_ACTIVITIES_
1. In the Apache Pig forum thread, list every relation name that the script assigns with an equals sign.
2. Echo the part of the Apache Pig forum thread that begins with "A = LOAD '/user/PigTest/year_14/mon_nov/6_sms_03_01.csv'" and ends after "environment is Linux.".

_EXCERPTED PASSAGE_
━━━━━━━━━━━━━━━━━━━━━━━━━━━━━━
1
votes

How Much time is taken by Apache Pig Query to execute? the query is in Pig Latin fetches records up to 4 million of tuples(rows) having 43 fields.

A = LOAD '/user/PigTest/year_14/mon_nov/6_sms_03_01.csv' USING PigStorage(',');
bt = foreach A generate $0 as id,$3;
dump bt;
ct = filter bt by id == 3981042 ;
dump ct;
dump MinutesBetween(CurrentTime(),$ti);

and calling file as: pig -param ti='date' try.pig

MY system environment is Linux.

The error is: ERROR 1200: mismatched input '(' expecting RIGHT_PAREN

org.apache.pig.impl.logicalLayer.FrontendException: ERROR 1000: Error during parsing. mismatched input '(' expecting RIGHT_PAREN at org.apache.pig.PigServer$Graph.parseQuery(PigServer.java:1725) at org.apache.pig.PigServer$Graph.access$000(PigServer.java:1420) at org.apache.pig.PigServer.parseAndBuild(PigServer.java:364) at org.apache.pig.PigServer.executeBatch(PigServer.java:389) at org.apache.pig.PigServer.executeBatch(PigServer.java:375) at org.apache.pig.tools.grunt.GruntParser.executeBatch(GruntParser.java:170) at org.apache.pig.tools.grunt.GruntParser.parseStopOnError(GruntParser.java:232) at org.apache.pig.tools.grunt.GruntParser.parseStopOnError(GruntParser.java:203) at org.apache.pig.tools.grunt.Grunt.exec(Grunt.java:81) at org.apache.pig.Main.run(Main.java:608) at org.apache.pig.Main.main(Main.java:156) at sun.reflect.NativeMethodAccessorImpl.invoke0(Native Method) at sun.reflect.NativeMethodAccessorImpl.invoke(NativeMethodAccessorImpl.java:57) at sun.reflect.DelegatingMethodAccessorImpl.invoke(DelegatingMethodAccessorImpl.java:43) at java.lang.reflect.Method.invoke(Method.java:606) at org.apache.hadoop.util.RunJar.main(RunJar.java:212) Caused by: Failed to parse: mismatched input '(' expecting RIGHT_PAREN

1

1 Answers

0
votes
   Two problems here
    1. You should print only the relation in DUMP stmt but you are trying to print the function MinutesBetween().
━━━━━━━━━━━━━━━━━━━━━━━━━━━━━━
_SUPPLIED INFORMATION_
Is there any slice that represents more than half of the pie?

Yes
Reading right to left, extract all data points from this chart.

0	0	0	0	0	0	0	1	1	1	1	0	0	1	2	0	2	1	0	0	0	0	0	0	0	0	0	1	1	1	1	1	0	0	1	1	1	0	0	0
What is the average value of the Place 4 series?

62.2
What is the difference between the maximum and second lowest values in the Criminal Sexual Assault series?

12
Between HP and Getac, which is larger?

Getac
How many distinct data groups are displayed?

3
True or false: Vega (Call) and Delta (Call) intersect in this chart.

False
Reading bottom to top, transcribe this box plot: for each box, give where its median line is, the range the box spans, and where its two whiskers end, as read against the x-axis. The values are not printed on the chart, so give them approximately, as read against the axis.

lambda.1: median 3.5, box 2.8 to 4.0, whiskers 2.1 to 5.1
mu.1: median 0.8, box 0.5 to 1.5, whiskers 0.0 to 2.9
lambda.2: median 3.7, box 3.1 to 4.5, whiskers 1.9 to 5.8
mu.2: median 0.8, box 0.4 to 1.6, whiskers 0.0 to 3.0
━━━━━━━━━━━━━━━━━━━━━━━━━━━━━━
_RESPONSES TO THE EXERCISE_
1. A, bt, ct

2.
A = LOAD '/user/PigTest/year_14/mon_nov/6_sms_03_01.csv' USING PigStorage(',');
bt = foreach A generate $0 as id,$3;
dump bt;
ct = filter bt by id == 3981042 ;
dump ct;
dump MinutesBetween(CurrentTime(),$ti);

and calling file as: pig -param ti='date' try.pig

MY system environment is Linux.